**PROBLEM DESCRIPTION**
Collect every line of the listing below that contains the word "often", and copy each one out in full.

Transcribed page text:
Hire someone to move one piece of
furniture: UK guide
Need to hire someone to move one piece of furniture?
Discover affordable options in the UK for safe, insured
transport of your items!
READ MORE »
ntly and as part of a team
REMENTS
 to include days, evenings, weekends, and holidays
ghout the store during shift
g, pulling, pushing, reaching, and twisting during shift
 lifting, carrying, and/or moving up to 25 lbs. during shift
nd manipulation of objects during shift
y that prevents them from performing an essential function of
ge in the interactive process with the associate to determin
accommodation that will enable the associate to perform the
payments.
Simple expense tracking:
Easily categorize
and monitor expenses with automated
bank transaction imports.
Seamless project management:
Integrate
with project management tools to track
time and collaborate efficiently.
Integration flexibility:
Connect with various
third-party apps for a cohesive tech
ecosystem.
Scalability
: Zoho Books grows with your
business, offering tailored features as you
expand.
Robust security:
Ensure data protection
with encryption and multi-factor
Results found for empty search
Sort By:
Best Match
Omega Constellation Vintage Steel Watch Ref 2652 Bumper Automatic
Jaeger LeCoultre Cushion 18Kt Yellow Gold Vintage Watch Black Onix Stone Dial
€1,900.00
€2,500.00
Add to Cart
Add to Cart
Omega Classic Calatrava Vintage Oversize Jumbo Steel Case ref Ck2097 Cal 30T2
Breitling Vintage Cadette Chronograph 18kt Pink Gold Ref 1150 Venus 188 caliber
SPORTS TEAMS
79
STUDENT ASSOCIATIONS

==

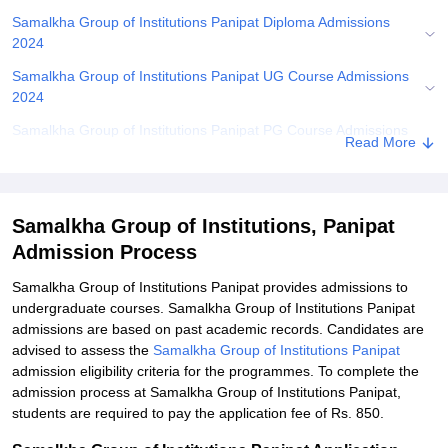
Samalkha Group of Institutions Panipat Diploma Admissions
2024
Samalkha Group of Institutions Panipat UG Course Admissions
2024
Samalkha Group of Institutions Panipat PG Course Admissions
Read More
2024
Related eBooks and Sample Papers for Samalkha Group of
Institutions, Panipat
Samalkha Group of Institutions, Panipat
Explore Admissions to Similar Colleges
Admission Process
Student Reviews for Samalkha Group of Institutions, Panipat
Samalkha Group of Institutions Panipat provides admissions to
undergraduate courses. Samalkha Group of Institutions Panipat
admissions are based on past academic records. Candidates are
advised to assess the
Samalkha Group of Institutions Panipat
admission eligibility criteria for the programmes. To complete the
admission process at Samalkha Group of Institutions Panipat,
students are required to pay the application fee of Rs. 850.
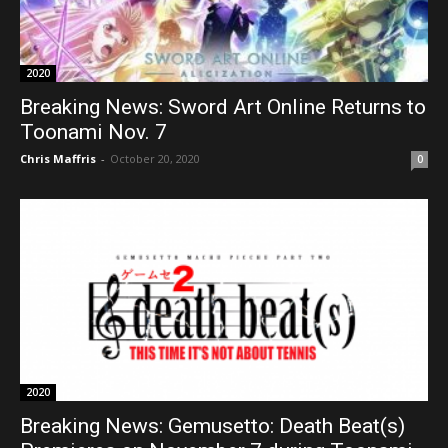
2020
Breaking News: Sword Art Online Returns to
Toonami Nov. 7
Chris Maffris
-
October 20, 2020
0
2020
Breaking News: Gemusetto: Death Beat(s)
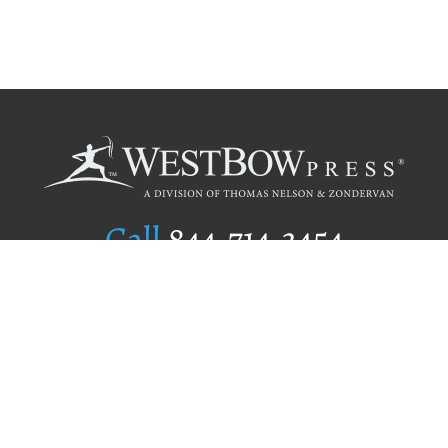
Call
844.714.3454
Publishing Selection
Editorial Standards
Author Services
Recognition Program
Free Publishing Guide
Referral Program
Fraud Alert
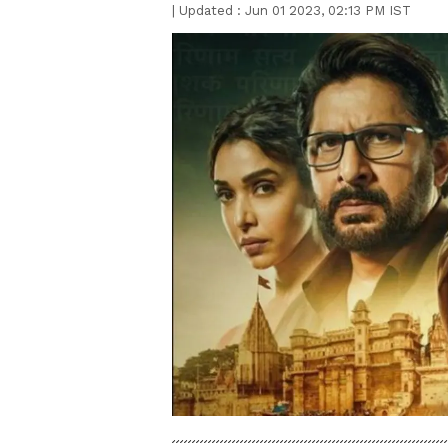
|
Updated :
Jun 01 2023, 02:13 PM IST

--

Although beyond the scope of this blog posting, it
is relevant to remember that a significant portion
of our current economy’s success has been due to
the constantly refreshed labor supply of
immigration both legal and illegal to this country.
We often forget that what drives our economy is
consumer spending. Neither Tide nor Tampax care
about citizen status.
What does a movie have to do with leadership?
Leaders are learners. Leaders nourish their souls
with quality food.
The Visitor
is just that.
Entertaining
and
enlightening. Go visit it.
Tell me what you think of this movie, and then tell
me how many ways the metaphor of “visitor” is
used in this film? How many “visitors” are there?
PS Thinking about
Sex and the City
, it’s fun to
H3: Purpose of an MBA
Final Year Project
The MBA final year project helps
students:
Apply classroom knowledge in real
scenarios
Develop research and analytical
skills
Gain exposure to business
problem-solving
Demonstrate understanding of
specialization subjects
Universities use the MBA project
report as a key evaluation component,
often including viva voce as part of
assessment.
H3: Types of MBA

**REPLY**
We often forget that what drives our economy is
often including viva voce as part of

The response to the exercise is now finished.